[begin TEXT TO READ]

I have been reading all the posts and grateful for all of your insight. I am not always one to jump in, but I feel totally baffled by this year’s outcome for me and am reaching out into the ether to see if anyone can relate or has any thoughts or advice. 

I was shutout last year, after getting waitlisted at my top choice (UPenn) and only applying to 6 top 20 PhD programs. I’m a non traditional student w an interdisciplinary BA, early 30s, pretty good stats (4.0 gpa, tuition scholarship at my undergrad, 164 V 6.0 W but like 140 Q after studying for 9 mo lol). 

This year I applied to 4 top English programs & 2 small interdisciplinary phds plus 2 funded MAs. I asked my POI at penn for feedback and listened to him on everything: wrote a brand new writing sample, sop that was much more focused on a proposed project, edited for months, had 5 strong LORs (including 3 well know/respected scholars)... and I was very lucky to get into a fully funded MA, but other than that, nothing. No waitlists. Nothing from penn. Rejected from a reasonably easy to get into MA (I know nothing is guaranteed, but still!).

[end TEXT TO READ]
[begin ENTRIES SHOWN]

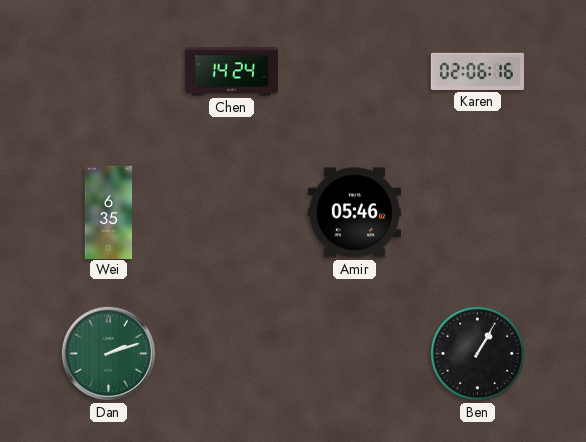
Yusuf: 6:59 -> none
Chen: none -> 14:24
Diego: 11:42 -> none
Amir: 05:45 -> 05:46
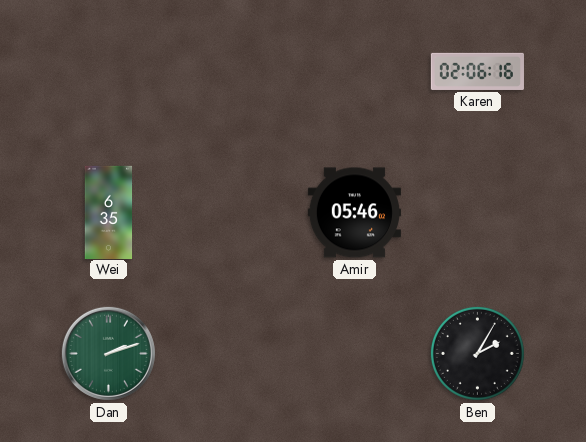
Chen: 14:24 -> none
Ben: 1:05 -> 2:05
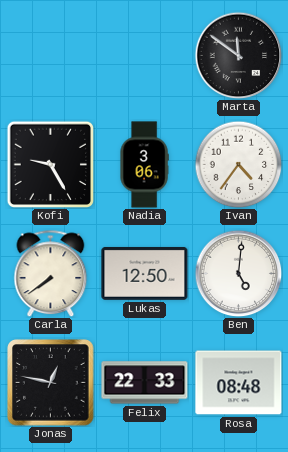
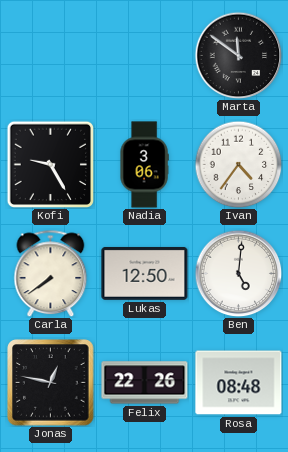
Felix: 22:33 -> 22:26
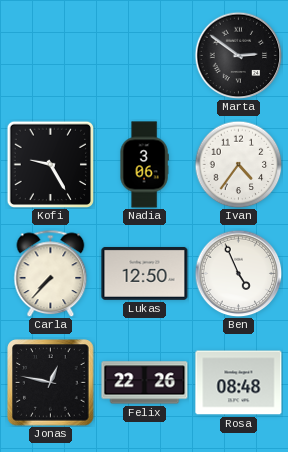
Marta: 11:51 -> 2:51
Carla: 7:39 -> 7:37
Ben: 5:01 -> 4:56
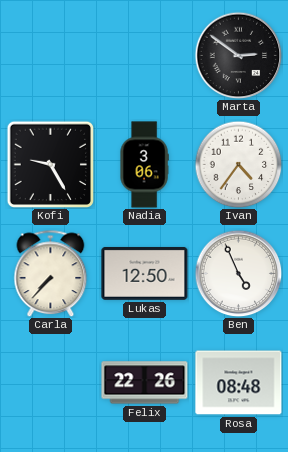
Jonas: 12:47 -> none
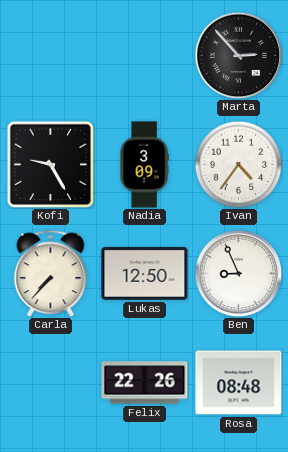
Marta: 2:51 -> 2:53
Nadia: 3:06 -> 3:09
Ben: 4:56 -> 8:56
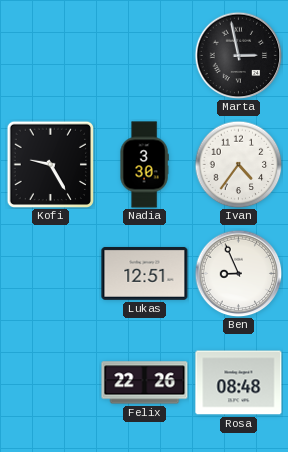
Marta: 2:53 -> 2:58
Nadia: 3:09 -> 3:30
Carla: 7:37 -> none
Lukas: 12:50 -> 12:51
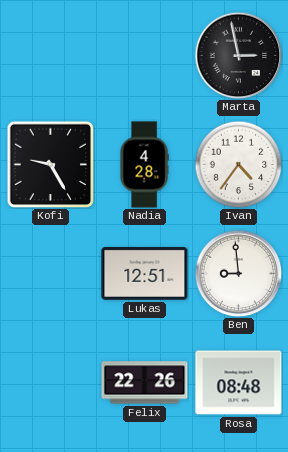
Nadia: 3:30 -> 4:28
Ben: 8:56 -> 8:59
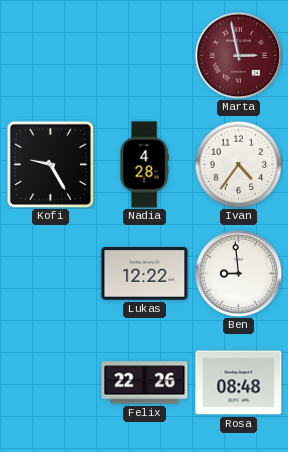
Marta dial: black -> burgundy
Lukas: 12:51 -> 12:22
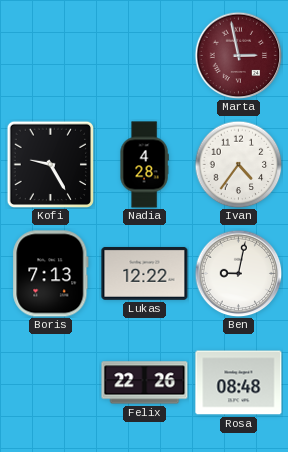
Boris: none -> 7:13
Ben: 8:59 -> 9:02
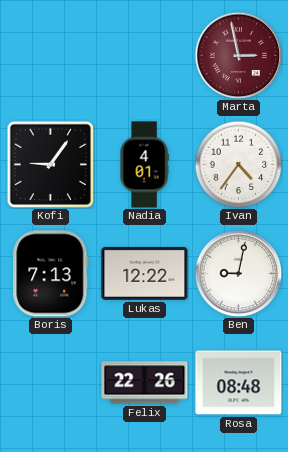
Kofi: 9:25 -> 9:06
Nadia: 4:28 -> 4:01
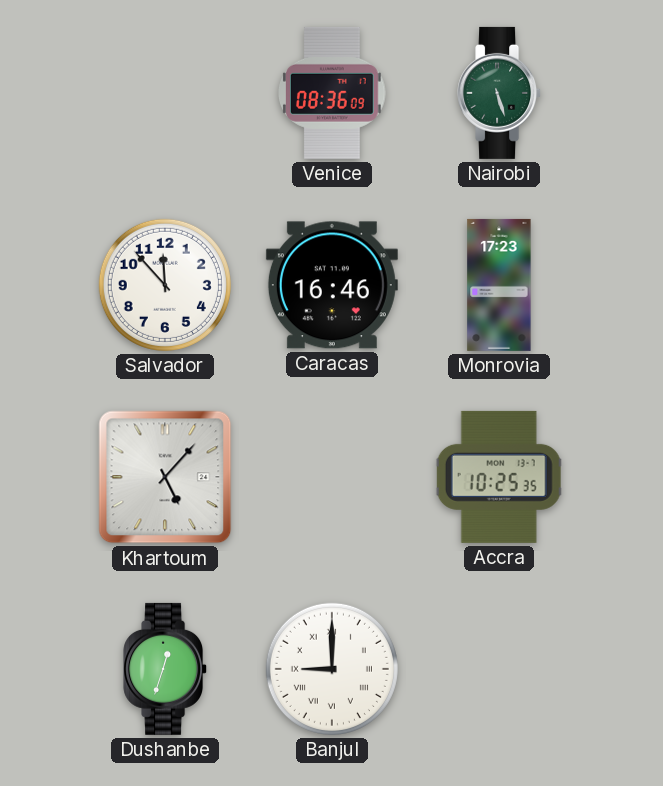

[end ENTRIES SHOWN]

▶ _SET OF TASKS_:
- a) In the post about graduate school applications, list each stat the writer gives in the parentheses after "pretty good stats."
- b) Pick up the post about graduate school applications after its last sentence and keep writing it.

▶ _RESULTS FOR THE EXERCISE_:
- a)
- 4.0 GPA
- Tuition scholarship at the undergrad school
- 164 V
- 6.0 W
- About 140 Q

- b)
The project I discussed is pretty interdisciplinary and transhistoric, which may be a factor for the English programs—but, I applied to all interdisciplinary programs (save penn) last year with similar results... so I don’t know what to think.

I am daunted thinking about applying again, but also committed to go attend a PhD program. I know the MA might help (and at least will offer community—applying while working in non profits with very little academic support is harrowing on its own).

Has anyone applied 3 times? Any sage wisdom from your journeys? I am super excited to start the MA in the fall but as of right now, just feel confused about what I have learned from this process...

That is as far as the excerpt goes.